Wer es optisch etwas aufgemöbelt mag und auf einem Mac unterwegs ist, kann auch mit FuzzMeasure von RodeTest liebäugeln. Für die Messungen im Heimkino und privaten Studio kostet die Lizenz 100$, ansonsten sind 500$ für den kommerziellen Einsatz fällig.

Rta Analyzer Pa Einmessen Screenshot
Screenshot eines RTAs fürs Smartphone

Systeme für Profis

Die Speerspitze professioneller Messsysteme im Veranstaltungsbereich bildet Software wie SATLive, MLSSA, SpectraFoo, SignalScope oder SMAART zusammen mit entsprechend kalibrierten Messmikrofonen von Brüel & Kjaer, NTI, Earthworks oder Audix und hochwertigsten Vorverstärkern.

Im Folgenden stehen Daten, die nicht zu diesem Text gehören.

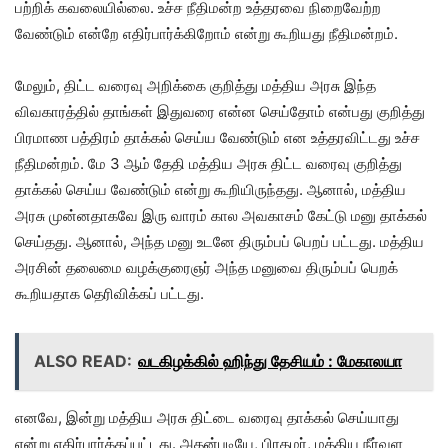
பற்றிக் கவலையில்லை. உச்ச நீதிமன்ற உத்தரவை நிறைவேற்ற
வேண்டும் என்றே எதிர்பார்க்கிறோம் என்று கூறியது நீதிமன்றம்.
மேலும், திட்ட வரைவு அறிக்கை குறித்து மத்திய அரசு இந்த
விவகாரத்தில் தாங்கள் இதுவரை என்ன செய்தோம் என்பது குறித்து
பிரமாண பத்திரம் தாக்கல் செய்ய வேண்டும் என உத்தரவிட்டது உச்ச
நீதிமன்றம். மே 3 ஆம் தேதி மத்திய அரசு திட்ட வரைவு குறித்து
தாக்கல் செய்ய வேண்டும் என்று கூறியிருந்தது. ஆனால், மத்திய
அரசு முன்னதாகவே இரு வாரம் கால அவகாசம் கேட்டு மனு தாக்கல்
செய்தது. ஆனால், அந்த மனு உடனே திரும்பப் பெறப் பட்டது. மத்திய
அரசின் தலைமை வழக்குரைஞர் அந்த மனுவை திரும்பப் பெறக்
கூறியதாக தெரிவிக்கப் பட்டது.
ALSO READ:
வடகிழக்கில் ஹிந்து தேசியம் : மேகாலயா
எனவே, இன்று மத்திய அரசு திட்டை வரைவு தாக்கல் செய்யாது
என்று எதிர்பார்க்கப்பட்டது. அதன்படியே, பிரதமர், மத்திய நீர்வள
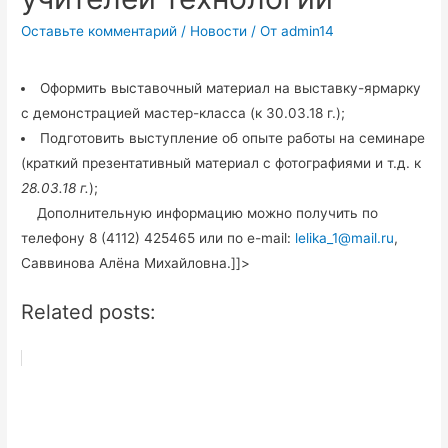
Оставьте комментарий
/
Новости
/ От
admin14
Оформить выставочный материал на выставку-ярмарку
с демонстрацией мастер-класса (к 30.03.18 г.);
Подготовить выступление об опыте работы на семинаре
(краткий презентативный материал с фотографиями и т.д. к
28.03.18 г.
);
Дополнительную информацию можно получить по
телефону 8 (4112) 425465 или по e-mail:
lelika_1@mail.ru
,
Саввинова Алёна Михайловна.]]>
Related posts:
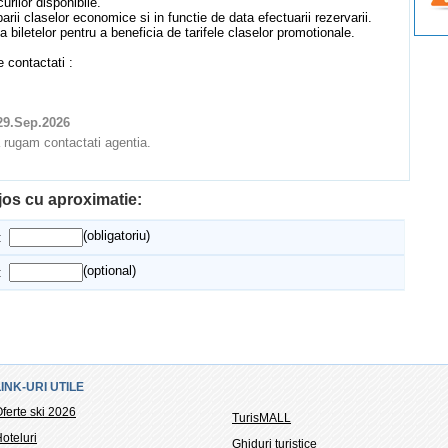
urilor disponibile.
parii claselor economice si in functie de data efectuarii rezervarii.
iletelor pentru a beneficia de tarifele claselor promotionale.
e contactati :
 29.Sep.2026
va rugam contactati agentia.
 jos cu aproximatie:
(obligatoriu)
:
(optional)
:
LINK-URI UTILE
ferte ski 2026
TurisMALL
oteluri
Ghiduri turistice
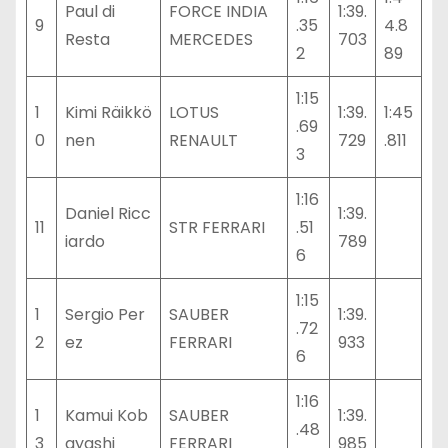
Paul di
FORCE INDIA
1:39.
9
.35
4.8
Resta
MERCEDES
703
2
89
1:15
1
Kimi Räikkö
LOTUS
1:39.
1:45
.69
0
nen
RENAULT
729
.811
3
1:16
Daniel Ricc
1:39.
11
STR FERRARI
.51
iardo
789
6
1:15
1
Sergio Per
SAUBER
1:39.
.72
2
ez
FERRARI
933
6
1:16
1
Kamui Kob
SAUBER
1:39.
.48
3
ayashi
FERRARI
985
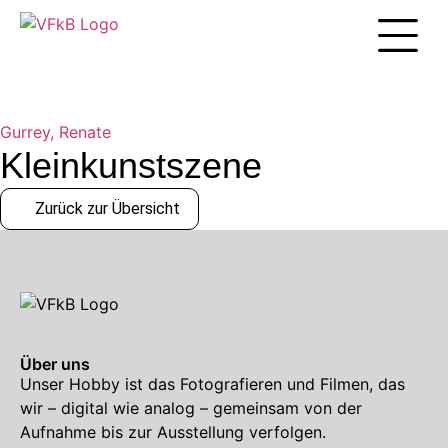
Unsere Arbei
Gurrey, Renate
Kleinkunstszene
Zurück zur Übersicht
Über uns
Unser Hobby ist das Fotografieren und Filmen, das
wir – digital wie analog – gemeinsam von der
Aufnahme bis zur Ausstellung verfolgen.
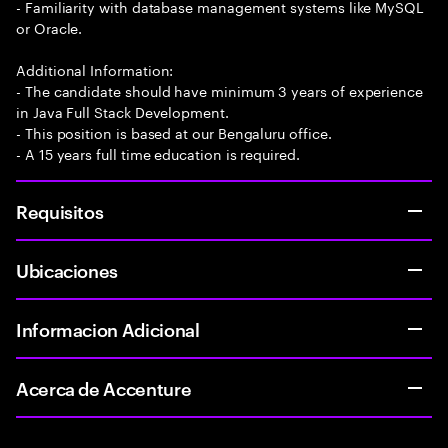
- Familiarity with database management systems like MySQL
or Oracle.
Additional Information:
- The candidate should have minimum 3 years of experience
in Java Full Stack Development.
- This position is based at our Bengaluru office.
- A 15 years full time education is required.
Requisitos
Ubicaciones
Informacion Adicional
Acerca de Accenture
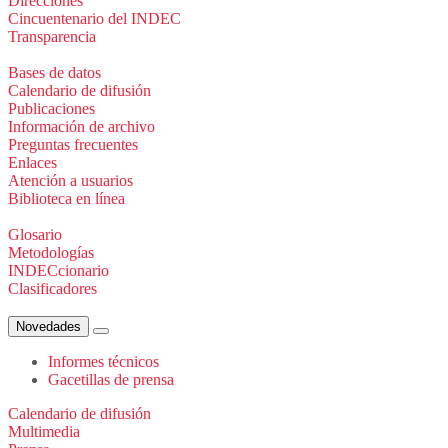
Direcciones
Cincuentenario del INDEC
Transparencia
Bases de datos
Calendario de difusión
Publicaciones
Información de archivo
Preguntas frecuentes
Enlaces
Atención a usuarios
Biblioteca en línea
Glosario
Metodologías
INDECcionario
Clasificadores
Novedades
Informes técnicos
Gacetillas de prensa
Calendario de difusión
Multimedia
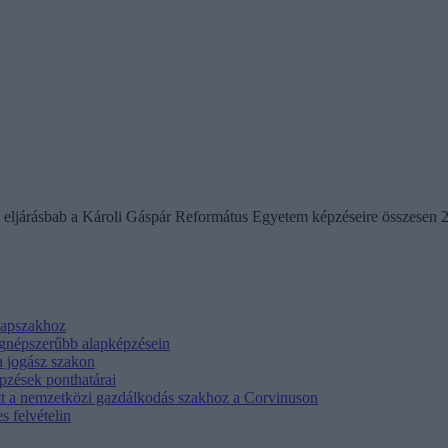
teli eljárásbab a Károli Gáspár Református Egyetem képzéseire összesen 
alapszakhoz
egnépszerűbb alapképzésein
n jogász szakon
épzések ponthatárai
ett a nemzetközi gazdálkodás szakhoz a Corvinuson
 felvételin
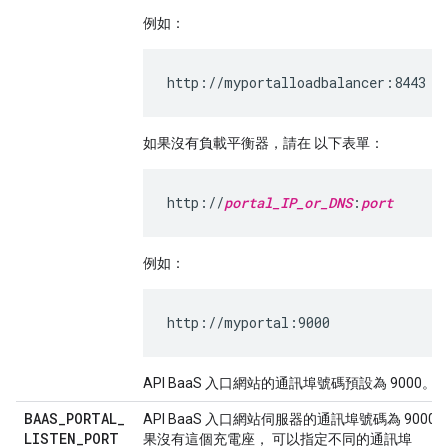
例如：
http://myportalloadbalancer:8443
如果沒有負載平衡器，請在 以下表單：
http://
portal_IP_or_DNS
:
port
例如：
http://myportal:9000
API BaaS 入口網站的通訊埠號碼預設為 9000。
BAAS
_
PORTAL
_
API BaaS 入口網站伺服器的通訊埠號碼為 9000
LISTEN
_
PORT
果沒有這個充電座， 可以指定不同的通訊埠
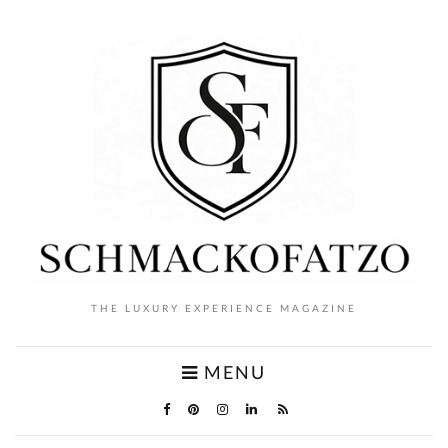
THE LUXURY EXPERIENCE MAGAZINE
MENU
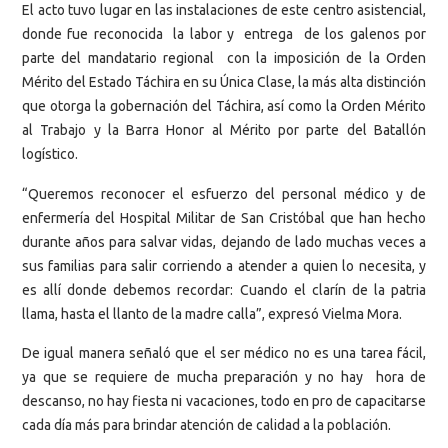
El acto tuvo lugar en las instalaciones de este centro asistencial,
donde fue reconocida la labor y entrega de los galenos por
parte del mandatario regional con la imposición de la Orden
Mérito del Estado Táchira en su Única Clase, la más alta distinción
que otorga la gobernación del Táchira, así como la Orden Mérito
al Trabajo y la Barra Honor al Mérito por parte del Batallón
logístico.
“Queremos reconocer el esfuerzo del personal médico y de
enfermería del Hospital Militar de San Cristóbal que han hecho
durante años para salvar vidas, dejando de lado muchas veces a
sus familias para salir corriendo a atender a quien lo necesita, y
es allí donde debemos recordar: Cuando el clarín de la patria
llama, hasta el llanto de la madre calla”, expresó Vielma Mora.
De igual manera señaló que el ser médico no es una tarea fácil,
ya que se requiere de mucha preparación y no hay hora de
descanso, no hay fiesta ni vacaciones, todo en pro de capacitarse
cada día más para brindar atención de calidad a la población.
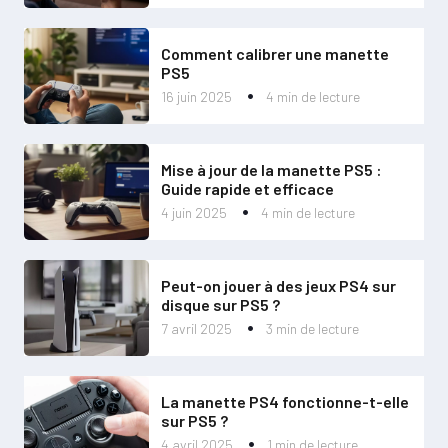
Comment calibrer une manette
PS5
16 juin 2025
4 min de lecture
Mise à jour de la manette PS5 :
Guide rapide et efficace
4 juin 2025
4 min de lecture
Peut-on jouer à des jeux PS4 sur
disque sur PS5 ?
7 avril 2025
3 min de lecture
La manette PS4 fonctionne-t-elle
sur PS5 ?
4 avril 2025
1 min de lecture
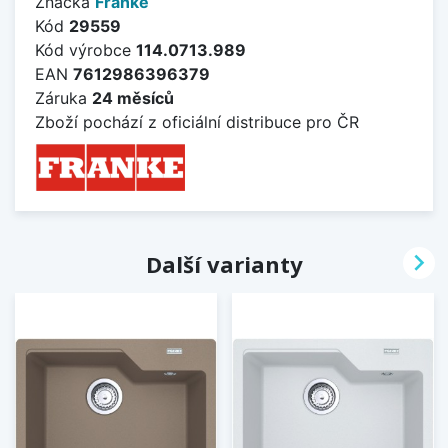
Značka
Franke
Kód
29559
Kód výrobce
114.0713.989
EAN
7612986396379
Záruka
24 měsíců
Zboží pochází z oficiální distribuce pro ČR

Další varianty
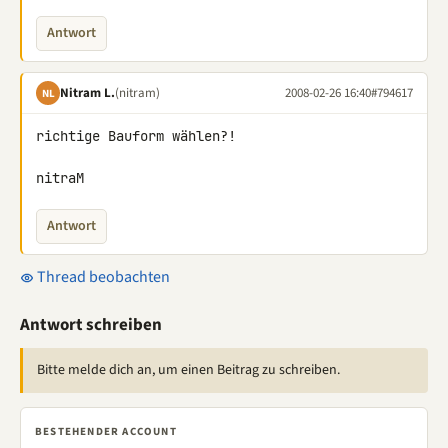
Antwort
Nitram L.
(nitram)
2008-02-26 16:40
#794617
NL
richtige Bauform wählen?!

nitraM
Antwort
Thread beobachten
Antwort schreiben
Bitte melde dich an, um einen Beitrag zu schreiben.
BESTEHENDER ACCOUNT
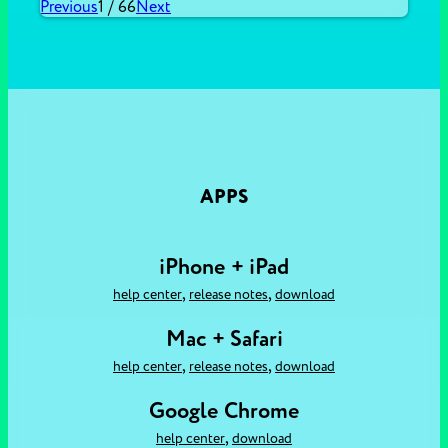
Previous
1
/
66
Next
APPS
iPhone + iPad
,
,
help center
release notes
download
Mac + Safari
,
,
help center
release notes
download
Google Chrome
,
help center
download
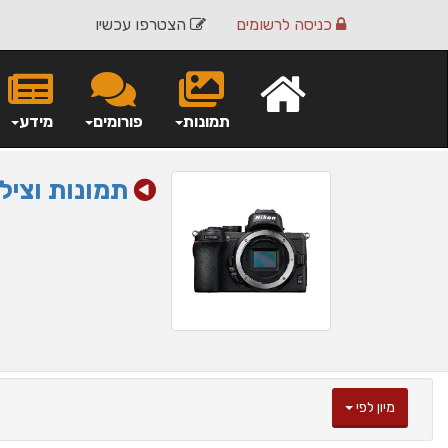
כניסה
לרשומים
הצטרפו עכשיו
תמונות
פורומים
מידע
תמונות וציל
מיון לפי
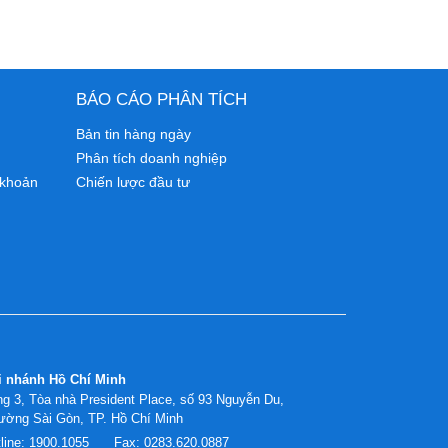
BÁO CÁO PHÂN TÍCH
Bản tin hàng ngày
Phân tích doanh nghiệp
 khoản
Chiến lược đầu tư
i nhánh Hồ Chí Minh
g 3, Tòa nhà President Place, số 93 Nguyễn Du,
ường Sài Gòn, TP. Hồ Chí Minh
line:
1900.1055
Fax:
0283.620.0887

Um solche Systeme im vollen Umfang und ohne Fehler nutzen zu können, sollte man beim Kauf die dazu passenden, mehrtägigen Schulungen oder Online Seminare direkt mit buchen. Technik ist eben nur so fähig wie ihr Anwender.

Pa Einmessen Smaart
SIA Smaart

Allgemeine Tipps für den Messvorgang

  • Einmessen beginnt bereits mit der Planung der passenden PA und optimalen Positionierung der Boxen im Raum.
  • Versuche vor der elektronischen Entzerrung zunächst die Raumakustik so weit wie möglich zu verbessern. Bereits etwas Molton an der richtigen Stelle kann Wunder bewirken.
  • Füllt oder leert sich der Raum mit Personen oder Gegenständen, wird sich der Klang nochmals verändern. Eventuell sind gar keine Anpassungen notwendig oder müssen während der Veranstaltung nochmals geändert werden.
  • Auch eine andere Lautstärke benötigt eine andere Entzerrung, da sich sowohl der Einfluss des Raumes als auch die Wahrnehmung unseres Gehörs verändert.
  • Je nach Setup müssen einzelne Lautsprechergruppen und einzelne Beschallungsbereiche individuell eingemessen werden. Erfolgt die Wiedergabe in Stereo kann auch hier eine unterschiedliche Entzerrung vorteilhaft sein.
  • Egal wie sehr du dich bemühst, es wird nie überall gut klingen. Konzentriere dich auf die wichtigsten Beschallungsbereiche.
  • Solltest du tatsächlich noch analoge Grafische Equalizer verwenden, lass die Finger von den Fadern zwischen 25 und 80 Hz. Bearbeite den Bass lieber mit einem parametrischen EQ oder Low Cut, die Phasen werden es dir danken.

Fazit

Genau genommen sollte der Fachbegriff besser „Einhören“ anstatt „Einmessen“ heißen. Der Traum dass durch technisches Gerät und am besten per Knopfdruck oder grafischen Abgleich ein perfekter Sound entsteht ist leider noch lange keine Realität. Messen kann uns lediglich unterstützend helfen, um gehörte Problembereiche näher zu analysieren, beispielsweise die exakte Frequenz einer Rückkopplung zu finden oder versteckte Phasendreher aufzuspüren.